### People photos with keypoints

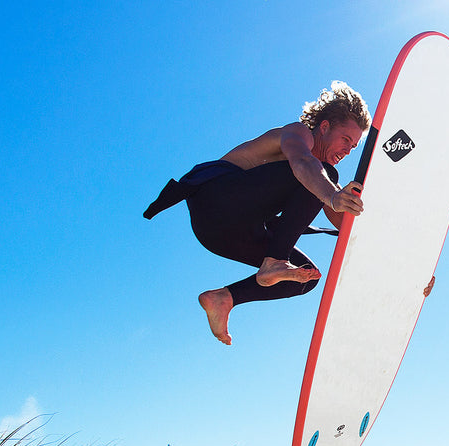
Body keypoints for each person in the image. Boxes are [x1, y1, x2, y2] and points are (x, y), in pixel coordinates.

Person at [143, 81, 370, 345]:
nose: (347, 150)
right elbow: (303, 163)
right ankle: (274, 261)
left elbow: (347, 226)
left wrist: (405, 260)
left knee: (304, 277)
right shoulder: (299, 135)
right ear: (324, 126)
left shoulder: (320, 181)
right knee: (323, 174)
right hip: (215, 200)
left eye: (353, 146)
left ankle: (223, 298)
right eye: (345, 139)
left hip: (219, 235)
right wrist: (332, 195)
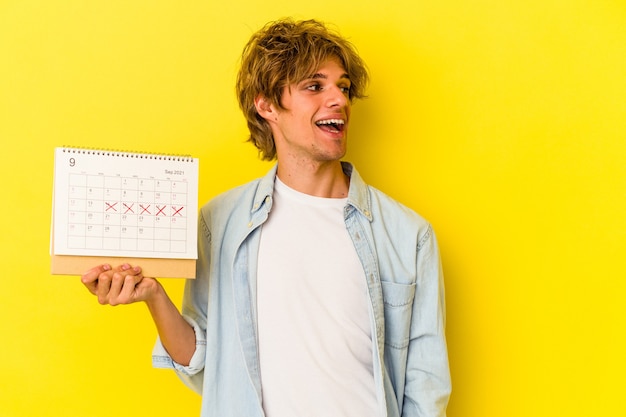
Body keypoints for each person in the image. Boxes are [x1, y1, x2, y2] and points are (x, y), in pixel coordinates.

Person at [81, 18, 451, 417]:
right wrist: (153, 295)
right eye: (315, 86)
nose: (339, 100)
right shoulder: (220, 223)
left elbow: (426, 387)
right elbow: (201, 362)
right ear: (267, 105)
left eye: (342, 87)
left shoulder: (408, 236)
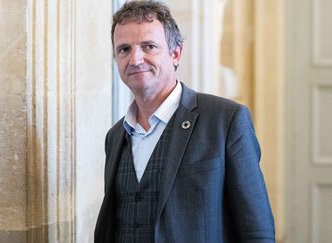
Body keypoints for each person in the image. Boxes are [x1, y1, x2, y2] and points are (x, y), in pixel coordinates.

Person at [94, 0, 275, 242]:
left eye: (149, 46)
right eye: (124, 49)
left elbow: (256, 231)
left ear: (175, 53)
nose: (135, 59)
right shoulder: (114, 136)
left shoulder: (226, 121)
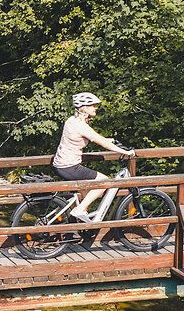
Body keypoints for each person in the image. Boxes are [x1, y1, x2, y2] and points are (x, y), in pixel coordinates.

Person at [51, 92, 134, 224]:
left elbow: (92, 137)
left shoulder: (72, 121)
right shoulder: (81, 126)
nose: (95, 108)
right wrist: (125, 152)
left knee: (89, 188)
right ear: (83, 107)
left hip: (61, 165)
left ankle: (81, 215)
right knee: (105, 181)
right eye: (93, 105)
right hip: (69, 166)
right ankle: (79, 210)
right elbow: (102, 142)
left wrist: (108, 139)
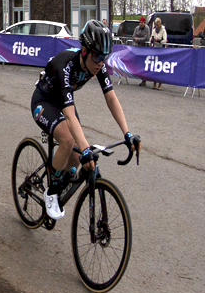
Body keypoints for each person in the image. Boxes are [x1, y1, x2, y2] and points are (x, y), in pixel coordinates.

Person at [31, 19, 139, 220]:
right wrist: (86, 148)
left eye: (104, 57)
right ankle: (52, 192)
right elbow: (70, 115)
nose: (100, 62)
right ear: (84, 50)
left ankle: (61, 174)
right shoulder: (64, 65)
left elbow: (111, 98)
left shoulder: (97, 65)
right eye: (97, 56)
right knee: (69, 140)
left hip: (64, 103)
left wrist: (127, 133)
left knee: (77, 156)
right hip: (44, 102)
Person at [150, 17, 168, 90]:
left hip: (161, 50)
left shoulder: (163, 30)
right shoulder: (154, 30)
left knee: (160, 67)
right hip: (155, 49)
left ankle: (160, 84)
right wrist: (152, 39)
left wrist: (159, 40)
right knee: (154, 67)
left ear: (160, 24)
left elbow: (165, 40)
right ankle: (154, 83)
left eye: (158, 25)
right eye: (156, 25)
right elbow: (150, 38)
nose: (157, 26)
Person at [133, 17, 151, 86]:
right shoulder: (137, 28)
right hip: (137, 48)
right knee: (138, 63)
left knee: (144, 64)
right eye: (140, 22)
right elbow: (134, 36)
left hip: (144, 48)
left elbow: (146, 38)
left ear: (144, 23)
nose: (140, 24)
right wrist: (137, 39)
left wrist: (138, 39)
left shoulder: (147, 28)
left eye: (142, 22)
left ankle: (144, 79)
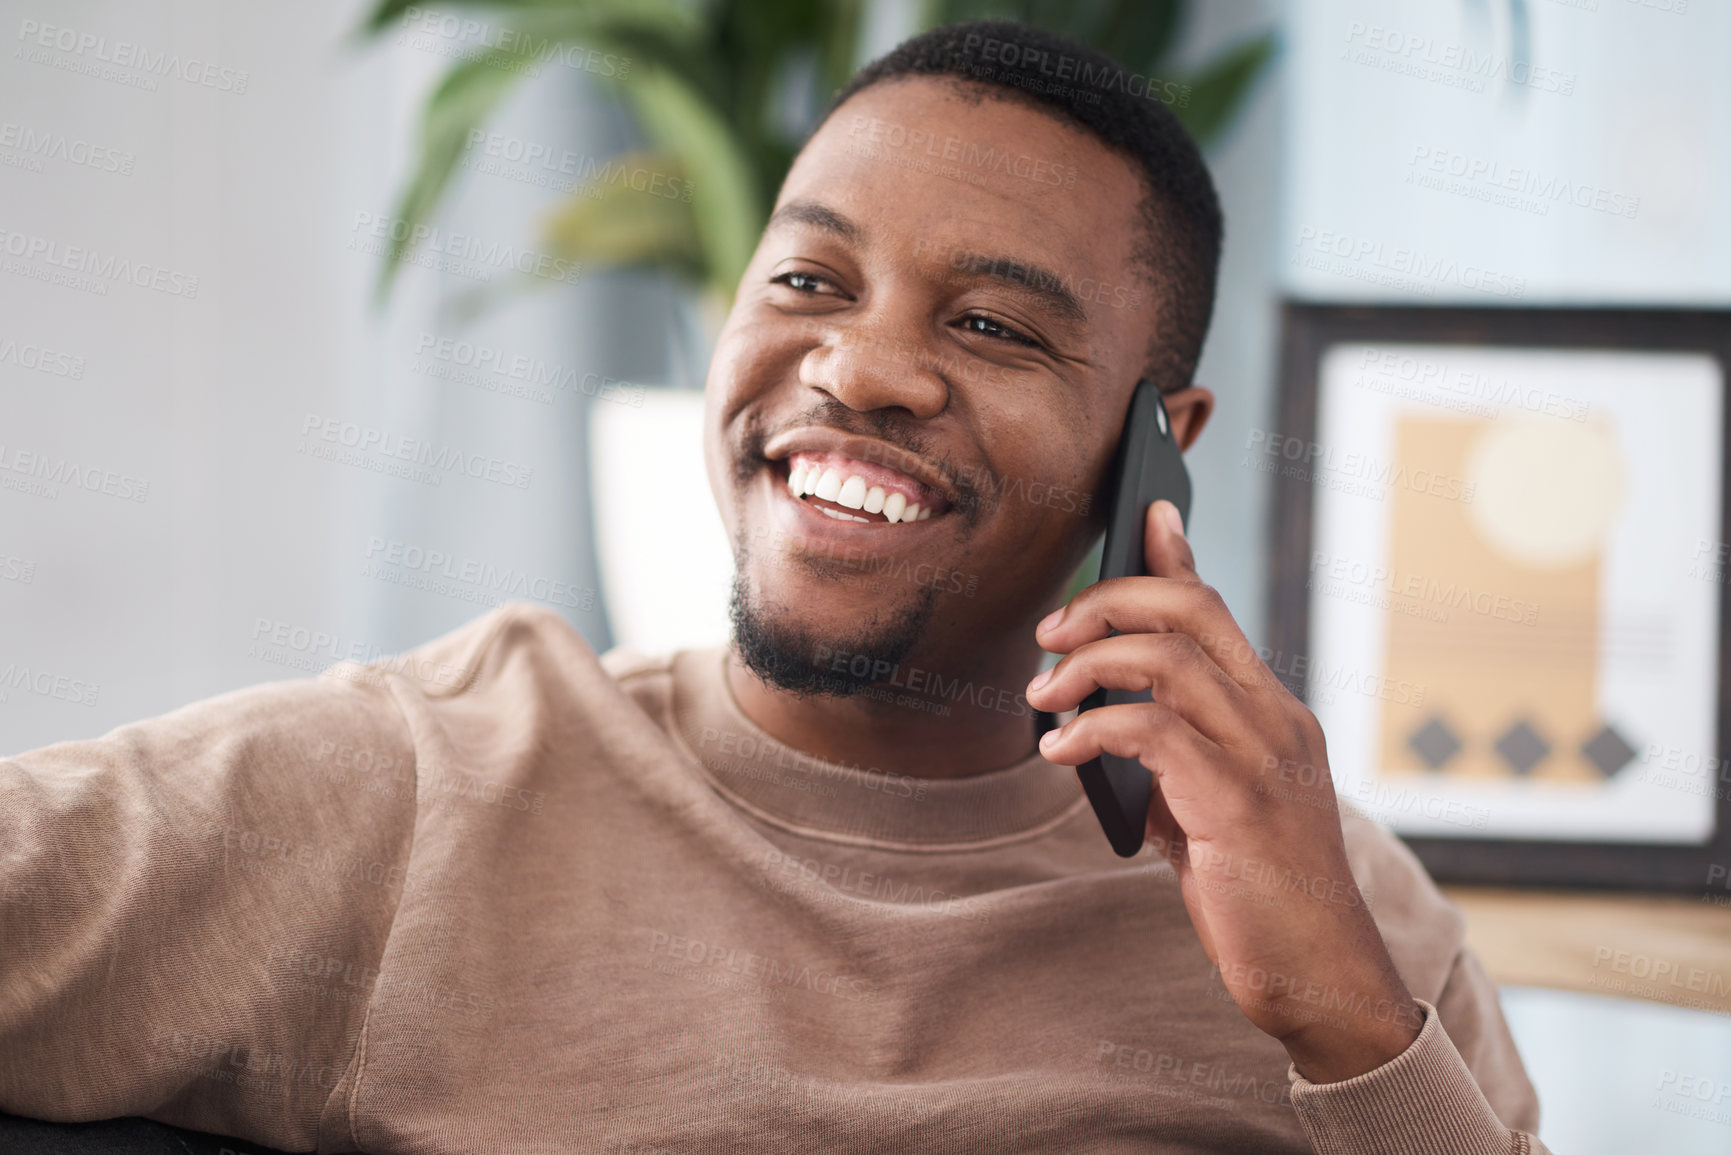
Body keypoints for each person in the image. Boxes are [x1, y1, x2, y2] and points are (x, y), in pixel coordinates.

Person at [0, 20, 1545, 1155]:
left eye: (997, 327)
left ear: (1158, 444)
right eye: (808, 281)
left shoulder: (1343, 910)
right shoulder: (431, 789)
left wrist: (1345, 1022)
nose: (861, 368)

### PROMPT
The answer must be every line from the records above that contains the word "wrist", copied in full.

### EXERCISE ANSWER
left wrist: (405, 260)
right wrist: (332, 195)
right wrist: (153, 295)
right wrist: (125, 152)
left wrist: (108, 139)
right wrist: (86, 148)
left wrist: (127, 133)
right wrist: (152, 39)
left wrist: (159, 40)
right wrist: (137, 39)
left wrist: (138, 39)
left wrist: (1345, 1022)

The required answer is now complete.